___ BACAAN YANG DIBERIKAN

Akhirnya saya berkesempatan juga untuk menggoreskan tinta elektrik di halaman ini setelah sekian lama berdiam di bingkai ruangan 4 x 4 meter ini (kamar). Sebelumnya akhir-akhir ini saya lebih senang mengurung diri dan tertutup. Malas sekali untuk berinteraksi dengan sesama. Teman saya ya cuma kasur, laptop dan inti-inti di mimpi. Tidak ada fisik nyata, tidak ada kerjasama. Ya, saya benar-benar terpagari oleh pagar buatan sendiri dan itu menyenangkan.
Saya sangat bersuka ria apabila menjelang malam, tentunya
karena ini bulan Ramadhan dan itu berarti bahwa momentum itu adalah menjelang
buka. Tetapi diluar itu ada alasan lain yang membuat saya begitu senang.
Merdeka. Saya bisa berpikir bebas kemana-mana, tidak ada
ujung batasan ketika malam. Sedikit
polusi suara, sedikit cahaya dan paduan suara jangkrik-jangkrik di luar rumah yang mungkin menambah bentuk suasana ini. Keeksotisan bunyi-bunyian tembakau rokok yang terbakar, mengagungkan ke-syahdu-an suasana
malam, suasana dimana diri ini kembali menjadi gumpalan daging yang tidak berguna
dan tidak bernilai. Acuh terhadap sekitar atau apatis.
Adalah gambaran keseharian saya akhir-akhir ini, statis dan mati namun menyenangkan. Tidak ada yang direpotkan. Semua begitu
liar dan bebas, bisa berlari kemana saja, atau hanya berputar-putar. Kesinisan
hilang, yang muncul beragam bunga-bunga kedamaian. Semuanya ketika petang
berjalan.
Mungkin untuk kali ini, sedikit saya akan ceritakan tentang satu dari beberapa hal, terkait “kekosongan” hari kemarin. Sebelumnya, saya tidak pernah menyebutnya “waktu luang” untuk mendeskripsikan saat dimana partikel kebendaan di ruang waktu tidak dinamis. Kata kekosongan lebih tepat bidik untuk menggambarkan situasi itu, setidaknya daripada kata “waktu luang”.
Untuk apa? Waktu luang artinya tidak kosong, waktu itu ada,
namun tidak digunakan. Kita dalam keadaan sadar dan tahu apa yang harus
dilakukan, namun belum terlaksana. Berbeda ketika sudah ada aksi dan reaksi
dari kekosongan itu, menurutku (sangat wajib digaris bawahi untuk kata “menurutku”).
Ini dia yang sering disebut-sebut oleh lingkungan saya dengan kata “selo”.
Untuk perihal kata kekosongan, lebih kepada aktivitas astral
dari sebuah ruang waktu. Bermacam-macam kegiatan yang tidak bisa dijamah oleh
fisik manusia, atau dalam bahasa lainnya “kegiatan spiritual”. Yang bekerja
hanyalah pikiran dan perasaan. Mereka tidak berjalan sendiri-sendiri seperti
layaknya,mereka berdampingan dalam berolah kerja. Dan yang lebih asyik lagi,
mereka tidak pernah punya batasan. Mereka bisa menjadi apa yang mereka
inginkan. Disatu waktu mereka dapat berpikir dengan perasaan, atau diwaktu lain
dapat merasakan dengan menggunakan pikiran.

______

▸ TUGAS YANG DIKERJAKAN:
a: Menurut bacaan yang diberikan, berapa ukuran kamar tempat penulis berdiam?
b: Sebutkan semua hal yang disebut penulis sebagai temannya dalam bacaan yang diberikan.

___ INFORMASI YANG DIBERIKAN

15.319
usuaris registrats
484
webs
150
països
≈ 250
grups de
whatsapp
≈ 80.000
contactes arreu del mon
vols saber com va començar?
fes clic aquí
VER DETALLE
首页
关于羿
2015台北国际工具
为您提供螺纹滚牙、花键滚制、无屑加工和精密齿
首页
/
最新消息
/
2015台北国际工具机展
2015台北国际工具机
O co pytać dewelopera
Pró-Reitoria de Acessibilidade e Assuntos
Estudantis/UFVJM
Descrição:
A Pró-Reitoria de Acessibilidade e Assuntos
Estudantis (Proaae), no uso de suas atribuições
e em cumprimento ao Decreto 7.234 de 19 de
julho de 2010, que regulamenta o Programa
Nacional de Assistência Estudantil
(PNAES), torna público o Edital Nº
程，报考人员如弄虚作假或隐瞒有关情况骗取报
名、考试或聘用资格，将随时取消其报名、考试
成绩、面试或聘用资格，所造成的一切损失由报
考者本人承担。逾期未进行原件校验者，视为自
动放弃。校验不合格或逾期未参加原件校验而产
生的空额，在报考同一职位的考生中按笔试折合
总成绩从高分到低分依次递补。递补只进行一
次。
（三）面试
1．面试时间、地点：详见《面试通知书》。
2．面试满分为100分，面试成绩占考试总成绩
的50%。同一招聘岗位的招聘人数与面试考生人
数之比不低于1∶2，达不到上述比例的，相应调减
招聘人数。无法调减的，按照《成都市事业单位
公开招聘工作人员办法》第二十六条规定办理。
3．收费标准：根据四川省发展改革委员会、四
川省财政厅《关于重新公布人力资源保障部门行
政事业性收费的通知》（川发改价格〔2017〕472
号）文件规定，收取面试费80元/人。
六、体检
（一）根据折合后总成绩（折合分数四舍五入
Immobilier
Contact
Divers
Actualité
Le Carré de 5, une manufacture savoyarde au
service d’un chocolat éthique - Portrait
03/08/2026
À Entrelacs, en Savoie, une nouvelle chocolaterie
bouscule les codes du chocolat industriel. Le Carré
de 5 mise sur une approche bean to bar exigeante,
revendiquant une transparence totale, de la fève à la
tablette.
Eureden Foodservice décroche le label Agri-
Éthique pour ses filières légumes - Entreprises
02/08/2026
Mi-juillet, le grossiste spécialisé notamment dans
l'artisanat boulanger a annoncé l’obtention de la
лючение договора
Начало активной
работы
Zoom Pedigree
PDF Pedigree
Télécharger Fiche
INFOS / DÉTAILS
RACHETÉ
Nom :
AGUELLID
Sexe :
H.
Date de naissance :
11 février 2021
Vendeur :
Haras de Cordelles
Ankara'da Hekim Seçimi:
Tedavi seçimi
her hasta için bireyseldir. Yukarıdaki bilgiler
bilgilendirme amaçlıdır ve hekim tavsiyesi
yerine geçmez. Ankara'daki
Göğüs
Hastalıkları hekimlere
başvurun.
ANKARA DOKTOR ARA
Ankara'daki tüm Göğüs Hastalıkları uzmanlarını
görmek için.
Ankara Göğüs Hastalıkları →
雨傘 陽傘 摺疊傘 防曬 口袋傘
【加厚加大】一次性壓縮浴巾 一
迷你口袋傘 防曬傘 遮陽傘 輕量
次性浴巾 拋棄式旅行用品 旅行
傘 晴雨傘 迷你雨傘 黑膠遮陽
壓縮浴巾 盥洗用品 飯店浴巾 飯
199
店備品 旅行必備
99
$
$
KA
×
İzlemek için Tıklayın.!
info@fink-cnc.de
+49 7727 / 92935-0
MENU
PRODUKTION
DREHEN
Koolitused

______

▸ KUMPULAN JAWABAN:
a: 4 x 4 meter.

b: Kasur, laptop, dan inti-inti di mimpi.